Exercise prompt → The expected output is exactly the lines below, starting at the line with "66: (401, 229, 186.64)" and ending at the line with "69: (291, 232, 159.88)", both included; no other line belongs in it.

____

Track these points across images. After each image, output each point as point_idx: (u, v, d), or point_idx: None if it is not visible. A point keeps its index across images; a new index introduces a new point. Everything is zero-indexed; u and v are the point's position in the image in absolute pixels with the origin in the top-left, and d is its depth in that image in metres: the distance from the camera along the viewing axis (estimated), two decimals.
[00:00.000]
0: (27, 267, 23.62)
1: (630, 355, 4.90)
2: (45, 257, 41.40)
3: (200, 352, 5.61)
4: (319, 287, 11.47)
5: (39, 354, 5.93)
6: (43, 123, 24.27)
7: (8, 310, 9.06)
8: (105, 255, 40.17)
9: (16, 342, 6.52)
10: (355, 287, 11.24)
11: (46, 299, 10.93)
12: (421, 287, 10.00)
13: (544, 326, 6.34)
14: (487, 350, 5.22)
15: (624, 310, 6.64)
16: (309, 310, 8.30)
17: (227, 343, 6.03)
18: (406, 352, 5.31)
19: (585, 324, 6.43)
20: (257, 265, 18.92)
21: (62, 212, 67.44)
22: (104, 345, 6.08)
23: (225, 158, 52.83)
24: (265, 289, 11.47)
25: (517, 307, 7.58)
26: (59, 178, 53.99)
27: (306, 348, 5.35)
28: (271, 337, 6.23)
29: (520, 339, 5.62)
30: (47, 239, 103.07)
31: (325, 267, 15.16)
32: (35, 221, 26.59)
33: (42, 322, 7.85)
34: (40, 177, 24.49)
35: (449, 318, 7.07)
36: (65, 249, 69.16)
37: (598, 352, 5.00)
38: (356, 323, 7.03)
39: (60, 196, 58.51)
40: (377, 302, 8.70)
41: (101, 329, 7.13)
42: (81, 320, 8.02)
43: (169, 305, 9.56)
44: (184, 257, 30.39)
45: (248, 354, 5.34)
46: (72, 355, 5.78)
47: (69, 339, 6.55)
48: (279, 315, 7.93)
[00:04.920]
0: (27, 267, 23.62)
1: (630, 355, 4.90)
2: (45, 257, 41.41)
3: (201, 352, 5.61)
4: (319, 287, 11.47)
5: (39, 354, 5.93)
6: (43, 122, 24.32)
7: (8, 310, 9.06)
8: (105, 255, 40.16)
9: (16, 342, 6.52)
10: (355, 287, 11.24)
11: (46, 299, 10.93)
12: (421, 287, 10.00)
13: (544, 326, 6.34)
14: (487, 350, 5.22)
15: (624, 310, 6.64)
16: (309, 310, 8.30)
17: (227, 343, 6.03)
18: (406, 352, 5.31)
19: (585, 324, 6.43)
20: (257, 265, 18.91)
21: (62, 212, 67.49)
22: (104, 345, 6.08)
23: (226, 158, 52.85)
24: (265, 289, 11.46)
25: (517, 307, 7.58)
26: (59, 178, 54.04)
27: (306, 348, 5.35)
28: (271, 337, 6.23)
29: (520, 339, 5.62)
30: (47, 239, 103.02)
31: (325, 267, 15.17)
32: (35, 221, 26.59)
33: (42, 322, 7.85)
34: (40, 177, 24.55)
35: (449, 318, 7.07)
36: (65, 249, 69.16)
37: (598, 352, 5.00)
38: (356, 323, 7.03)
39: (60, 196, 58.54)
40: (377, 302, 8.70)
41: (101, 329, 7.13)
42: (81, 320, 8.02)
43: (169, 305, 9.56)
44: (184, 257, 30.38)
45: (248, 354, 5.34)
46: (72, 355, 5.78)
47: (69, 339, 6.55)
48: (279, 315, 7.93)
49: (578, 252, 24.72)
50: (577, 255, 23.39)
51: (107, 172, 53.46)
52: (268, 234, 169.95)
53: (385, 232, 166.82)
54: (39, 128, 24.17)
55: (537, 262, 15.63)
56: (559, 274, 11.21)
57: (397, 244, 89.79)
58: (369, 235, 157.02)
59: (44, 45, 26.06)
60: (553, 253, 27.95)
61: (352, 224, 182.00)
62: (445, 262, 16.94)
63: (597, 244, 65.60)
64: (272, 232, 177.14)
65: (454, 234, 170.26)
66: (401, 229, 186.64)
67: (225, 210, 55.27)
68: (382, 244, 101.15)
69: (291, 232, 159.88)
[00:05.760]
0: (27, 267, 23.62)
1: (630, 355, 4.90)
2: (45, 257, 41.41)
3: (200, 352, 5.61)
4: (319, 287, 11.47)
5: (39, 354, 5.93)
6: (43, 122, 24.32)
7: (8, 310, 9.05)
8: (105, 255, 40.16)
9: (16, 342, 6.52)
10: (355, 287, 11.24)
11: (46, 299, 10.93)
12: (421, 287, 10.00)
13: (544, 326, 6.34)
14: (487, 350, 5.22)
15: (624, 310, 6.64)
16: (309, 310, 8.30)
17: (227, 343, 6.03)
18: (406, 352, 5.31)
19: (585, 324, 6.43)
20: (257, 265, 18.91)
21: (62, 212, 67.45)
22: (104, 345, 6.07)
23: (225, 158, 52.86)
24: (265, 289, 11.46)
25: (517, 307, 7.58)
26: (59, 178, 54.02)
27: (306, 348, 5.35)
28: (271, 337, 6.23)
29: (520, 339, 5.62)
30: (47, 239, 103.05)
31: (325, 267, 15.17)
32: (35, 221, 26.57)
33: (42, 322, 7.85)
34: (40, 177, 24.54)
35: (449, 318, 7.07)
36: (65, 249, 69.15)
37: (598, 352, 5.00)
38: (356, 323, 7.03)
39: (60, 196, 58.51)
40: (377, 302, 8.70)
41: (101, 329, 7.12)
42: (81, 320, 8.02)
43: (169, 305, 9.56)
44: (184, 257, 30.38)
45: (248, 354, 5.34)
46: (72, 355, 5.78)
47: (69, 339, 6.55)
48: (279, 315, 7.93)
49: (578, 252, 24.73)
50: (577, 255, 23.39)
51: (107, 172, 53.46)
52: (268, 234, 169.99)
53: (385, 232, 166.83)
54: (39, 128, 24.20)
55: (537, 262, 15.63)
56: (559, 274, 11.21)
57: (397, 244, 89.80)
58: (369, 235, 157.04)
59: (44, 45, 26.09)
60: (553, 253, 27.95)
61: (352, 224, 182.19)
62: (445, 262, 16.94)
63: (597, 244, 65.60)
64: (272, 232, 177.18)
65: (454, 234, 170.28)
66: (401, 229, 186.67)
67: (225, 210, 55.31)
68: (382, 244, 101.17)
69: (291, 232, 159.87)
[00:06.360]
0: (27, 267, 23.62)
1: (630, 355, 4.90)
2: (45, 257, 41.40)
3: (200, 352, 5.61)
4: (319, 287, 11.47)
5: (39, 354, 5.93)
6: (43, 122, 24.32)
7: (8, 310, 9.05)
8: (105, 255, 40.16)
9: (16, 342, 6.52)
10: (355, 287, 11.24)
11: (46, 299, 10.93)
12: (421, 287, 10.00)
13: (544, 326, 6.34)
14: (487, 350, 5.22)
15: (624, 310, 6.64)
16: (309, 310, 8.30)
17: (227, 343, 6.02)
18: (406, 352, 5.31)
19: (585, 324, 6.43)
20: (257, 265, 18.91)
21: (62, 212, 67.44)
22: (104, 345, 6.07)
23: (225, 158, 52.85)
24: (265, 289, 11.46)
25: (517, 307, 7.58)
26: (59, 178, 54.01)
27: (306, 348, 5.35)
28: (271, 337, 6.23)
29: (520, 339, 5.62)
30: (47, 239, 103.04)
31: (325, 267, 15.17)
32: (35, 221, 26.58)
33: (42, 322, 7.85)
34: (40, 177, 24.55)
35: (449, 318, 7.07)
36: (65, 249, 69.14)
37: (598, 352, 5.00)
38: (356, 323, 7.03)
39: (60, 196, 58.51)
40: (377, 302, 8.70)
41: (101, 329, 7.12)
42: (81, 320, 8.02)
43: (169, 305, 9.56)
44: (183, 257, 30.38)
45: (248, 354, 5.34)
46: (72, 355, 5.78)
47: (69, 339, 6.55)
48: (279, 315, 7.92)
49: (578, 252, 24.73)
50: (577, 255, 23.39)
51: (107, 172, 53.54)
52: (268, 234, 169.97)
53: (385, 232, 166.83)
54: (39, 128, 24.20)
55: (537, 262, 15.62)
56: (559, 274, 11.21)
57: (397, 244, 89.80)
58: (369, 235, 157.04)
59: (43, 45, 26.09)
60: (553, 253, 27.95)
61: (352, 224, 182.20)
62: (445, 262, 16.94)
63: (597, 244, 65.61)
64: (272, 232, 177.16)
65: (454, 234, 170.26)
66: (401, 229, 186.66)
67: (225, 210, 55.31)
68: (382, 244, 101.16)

____

Task answer →
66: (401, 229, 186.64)
67: (225, 210, 55.27)
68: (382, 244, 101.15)
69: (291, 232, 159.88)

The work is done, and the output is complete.